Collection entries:
-- Opening Marker --
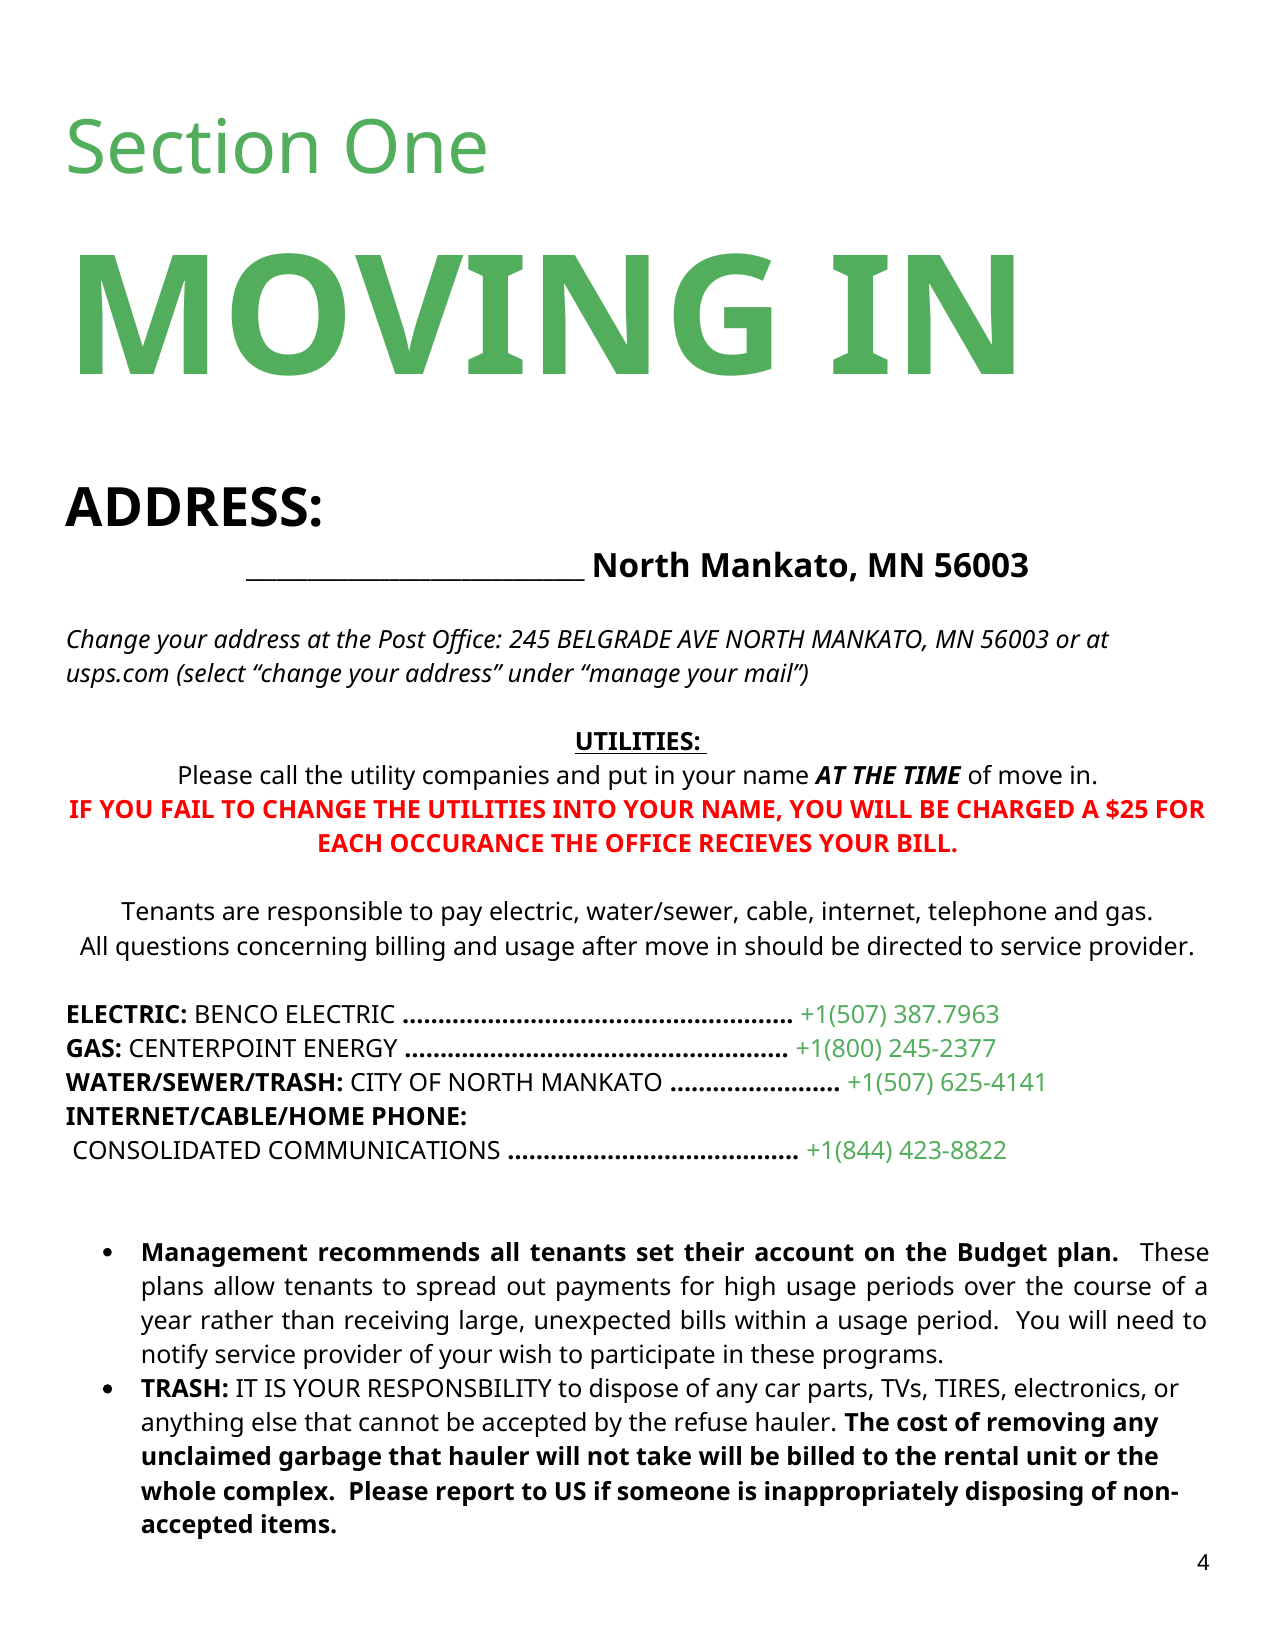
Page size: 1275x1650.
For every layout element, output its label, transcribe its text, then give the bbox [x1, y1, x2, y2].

text UTILITIES: [66, 724, 1209, 758]
text ADDRESS: [66, 468, 1209, 542]
text Tenants are responsible to pay electric, water/sewer, cable, internet, telephone and gas. [66, 894, 1209, 928]
text ELECTRIC: BENCO ELECTRIC ………………………………………………. +1(507) 387.7963 [66, 996, 1209, 1030]
text Section One [66, 94, 1209, 196]
text _________________________________ North Mankato, MN 56003 [66, 542, 1209, 587]
text All questions concerning billing and usage after move in should be directed to service provider. [66, 928, 1209, 962]
list TRASH: IT IS YOUR RESPONSBILITY to dispose of any car parts, TVs, TIRES, electronics, or anything else that cannot be accepted by the refuse hauler. The cost of removing any unclaimed garbage that hauler will not take will be billed to the rental unit or the whole complex. Please report to US if someone is inappropriately disposing of non-accepted items. [103, 1371, 1209, 1541]
text Change your address at the Post Office: 245 BELGRADE AVE NORTH MANKATO, MN 56003 or at usps.com (select “change your address” under “manage your mail”) [66, 622, 1209, 690]
text MOVING IN [66, 196, 1209, 423]
text Please call the utility companies and put in your name AT THE TIME of move in. [66, 758, 1209, 792]
text IF YOU FAIL TO CHANGE THE UTILITIES INTO YOUR NAME, YOU WILL BE CHARGED A $25 FOR EACH OCCURANCE THE OFFICE RECIEVES YOUR BILL. [66, 792, 1209, 860]
text GAS: CENTERPOINT ENERGY ……………………………………………… +1(800) 245-2377 [66, 1030, 1209, 1064]
text WATER/SEWER/TRASH: CITY OF NORTH MANKATO …………………… +1(507) 625-4141 [66, 1064, 1209, 1098]
list Management recommends all tenants set their account on the Budget plan. These plans allow tenants to spread out payments for high usage periods over the course of a year rather than receiving large, unexpected bills within a usage period. You will need to notify service provider of your wish to participate in these programs. [103, 1235, 1209, 1371]
text CONSOLIDATED COMMUNICATIONS ………………………………….. +1(844) 423-8822 [66, 1132, 1209, 1167]
text INTERNET/CABLE/HOME PHONE: [66, 1098, 1209, 1132]
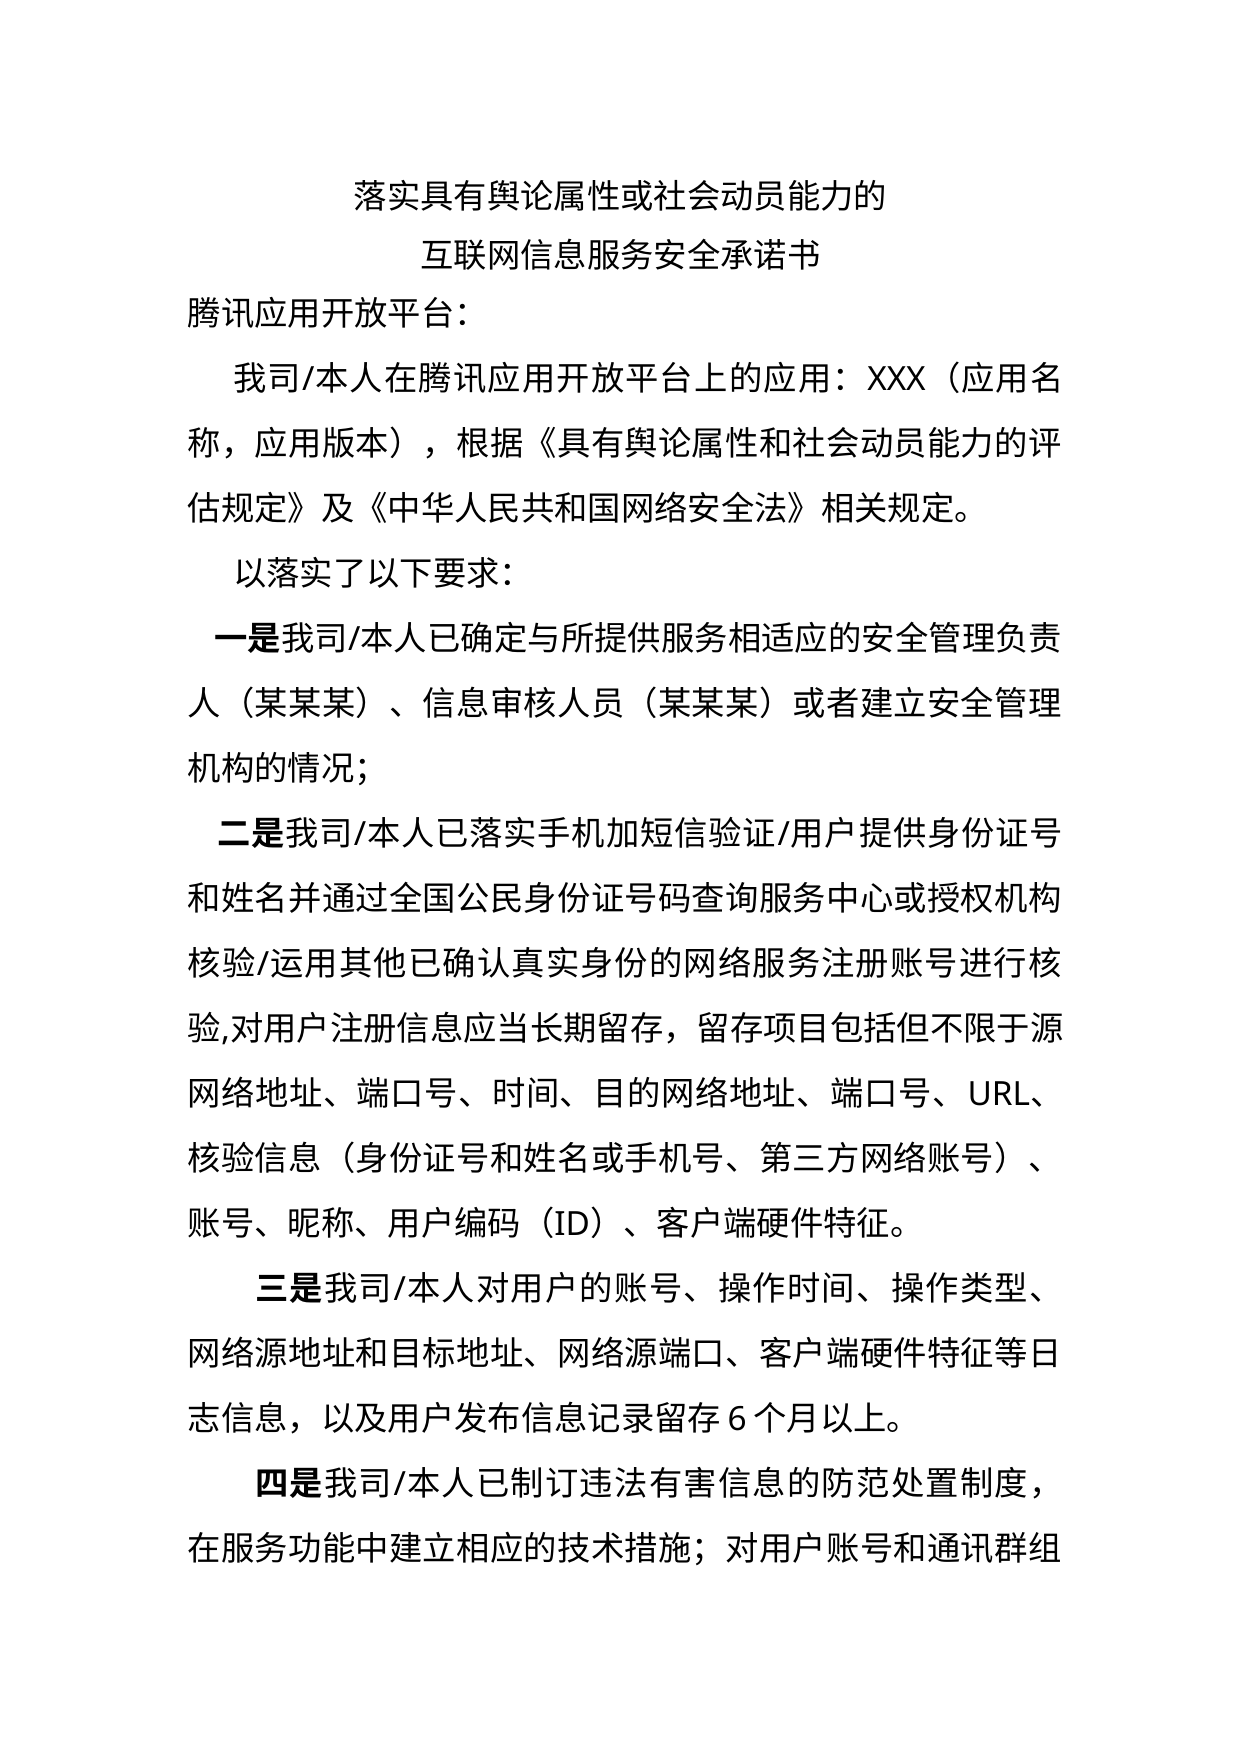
-- Closing Marker --
Work instruction — Please retype every entry above exactly, leaving out any picture.

Result of this exercise —
Page size: 1275x1650.
For every layout element, output its label, transcribe its text, then give the bbox [x1, y1, x2, y2].

text UTILITIES: [66, 724, 1209, 758]
text ADDRESS: [66, 468, 1209, 542]
text Tenants are responsible to pay electric, water/sewer, cable, internet, telephone and gas. [66, 894, 1209, 928]
text ELECTRIC: BENCO ELECTRIC ………………………………………………. +1(507) 387.7963 [66, 996, 1209, 1030]
text Section One [66, 94, 1209, 196]
text _________________________________ North Mankato, MN 56003 [66, 542, 1209, 587]
text All questions concerning billing and usage after move in should be directed to service provider. [66, 928, 1209, 962]
list TRASH: IT IS YOUR RESPONSBILITY to dispose of any car parts, TVs, TIRES, electronics, or anything else that cannot be accepted by the refuse hauler. The cost of removing any unclaimed garbage that hauler will not take will be billed to the rental unit or the whole complex. Please report to US if someone is inappropriately disposing of non-accepted items. [103, 1371, 1209, 1541]
text Change your address at the Post Office: 245 BELGRADE AVE NORTH MANKATO, MN 56003 or at usps.com (select “change your address” under “manage your mail”) [66, 622, 1209, 690]
text MOVING IN [66, 196, 1209, 423]
text Please call the utility companies and put in your name AT THE TIME of move in. [66, 758, 1209, 792]
text IF YOU FAIL TO CHANGE THE UTILITIES INTO YOUR NAME, YOU WILL BE CHARGED A $25 FOR EACH OCCURANCE THE OFFICE RECIEVES YOUR BILL. [66, 792, 1209, 860]
text GAS: CENTERPOINT ENERGY ……………………………………………… +1(800) 245-2377 [66, 1030, 1209, 1064]
text WATER/SEWER/TRASH: CITY OF NORTH MANKATO …………………… +1(507) 625-4141 [66, 1064, 1209, 1098]
list Management recommends all tenants set their account on the Budget plan. These plans allow tenants to spread out payments for high usage periods over the course of a year rather than receiving large, unexpected bills within a usage period. You will need to notify service provider of your wish to participate in these programs. [103, 1235, 1209, 1371]
text CONSOLIDATED COMMUNICATIONS ………………………………….. +1(844) 423-8822 [66, 1132, 1209, 1167]
text INTERNET/CABLE/HOME PHONE: [66, 1098, 1209, 1132]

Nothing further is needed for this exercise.